When a hospital decides to launch a new technology, the decision can trigger a lot of questions and even fears as staff processes how it may impact daily work. Xsolis Director of Learning and Development Matt Brink has been part of successful technology implementations with hundreds of hospitals across the nation. Matt recently shared his takeaways on the importance of technology education and training from initial go-live to full implementation.
Although many system users utilize the same implementation and training, some hospitals and hospital systems have metrics that are different than others, requiring customized timelines and unique approaches to generate momentum.
Engagement is imperative at every level of employment, from executive leadership to clinical staff to IT associates.
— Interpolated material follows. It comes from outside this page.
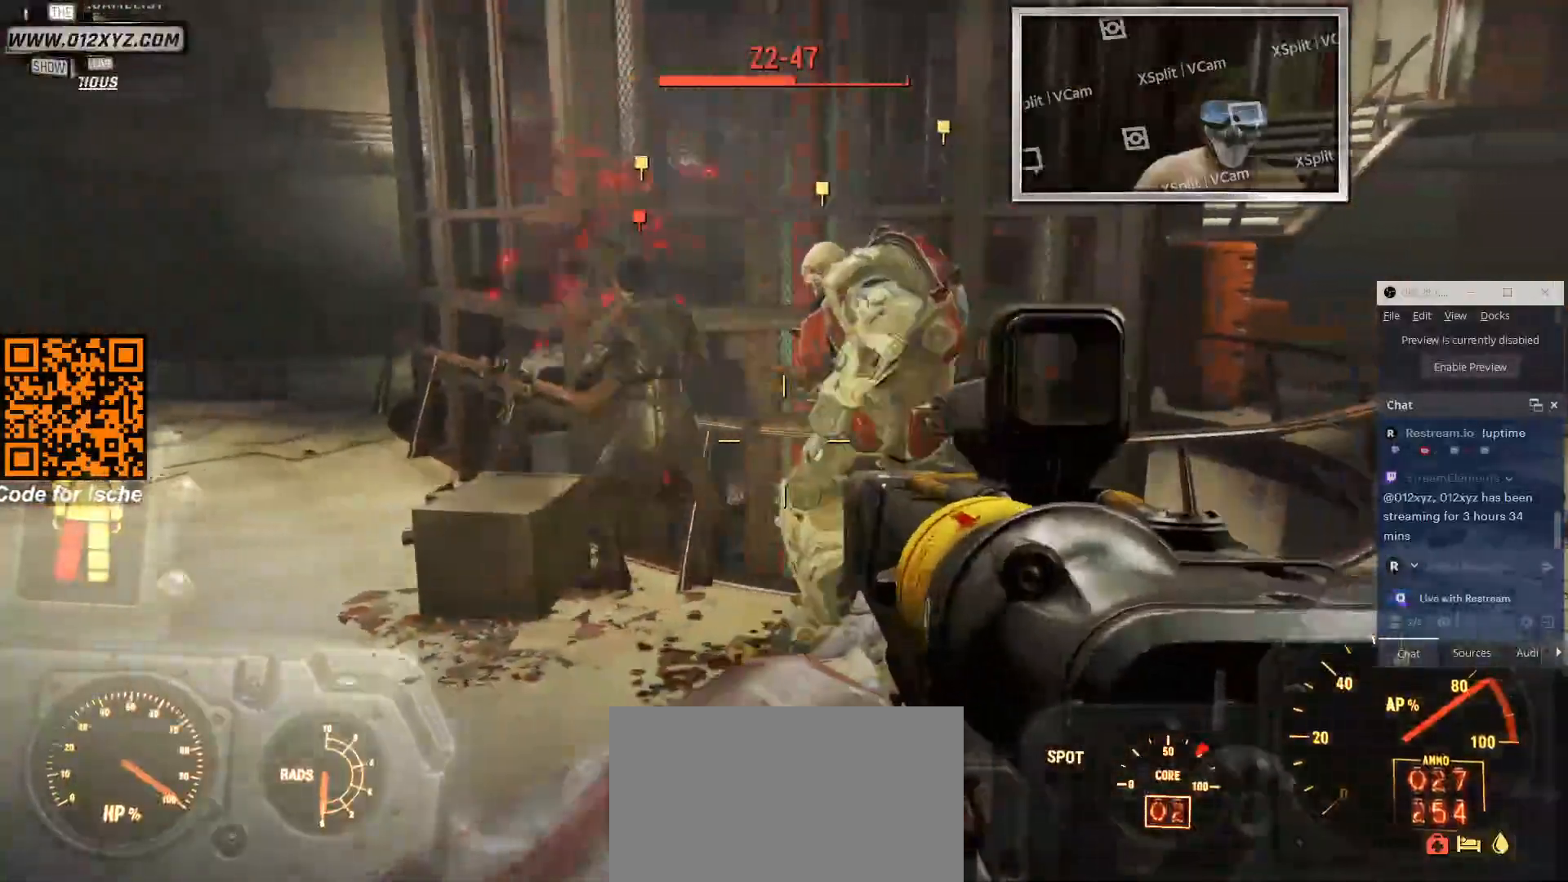
{"keys": ["d"], "mouse": [], "events": [[33, "w", "down"], [333, "w", "up"]]}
Learning how colleagues interface with technologies that are currently in place and how tasks are completed are stepping stones to successful user training. Matt says, “understanding the core UR team’s workflow and getting to know every user is a positive start.”
Engagement also includes raising tough questions. When end users are transparent with all their concerns around the implementation of a new software program, vendors are challenged to think about solutions to these legitimate barriers. Additionally, building relationships among trainers and users can promote a more seamless transition for all. This not only builds trust but forges alliances that can aid in measuring success down the line.
Breaking down complex topics through clear, concise training materials is also a key factor in positive implementations and in minimizing user worry. In the instance of Artificial Intelligence (AI), identifying examples that exist outside of the hospital help staff to better visualize how their participation affects the overall end goal (have you used Waze to navigate through rush hour traffic or searched for a new recipe on Google? If so, you’ve used AI!).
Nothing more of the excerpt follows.